-- Activity --
According to the sed explanation below, what does sed initialize the hold space with?

Maybe something like:

sed 'H;/#$/!d;s/^/\
/;x;/\n%/!d;s/.//;x;s/.*//;x'

Since you want both the prompt before the error and after the error, that one includes both except for prompts that would otherwise appear both as the prompt after one error and the one before the next error to match your sample output.

It's a lot simpler if we include both prompts regardless of whether errors follow each other or not:

sed 'H;/#$/!d;x;/\n%/!d'

If you wanted only the prompt before the error, that would also be a lot simpler:

sed '/#$/!{H;d;}
     x;/\n%/!d'

Probably the best way to explain those is translate to a more verbose language like perl. In sed, the hold space is like a static variable that is initialised with an empty line, and the pattern space a variable which sed assigns in turn to every line of input. Something like:

$hold_space = "\n";
LINE: while ($pattern_space = <>) {

  <sed commands go here>

  print $pattern_space; # unless -n option is passed
}

The H command translates to:

$hold_space .= $pattern_space;

The d command translates to:

next LINE;

That is stop executing the commands, discard the pattern space and start fresh with the next line of input.

-- Data extract --
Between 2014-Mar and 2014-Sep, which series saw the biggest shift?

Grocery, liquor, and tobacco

-- Finished exercise --
An empty line.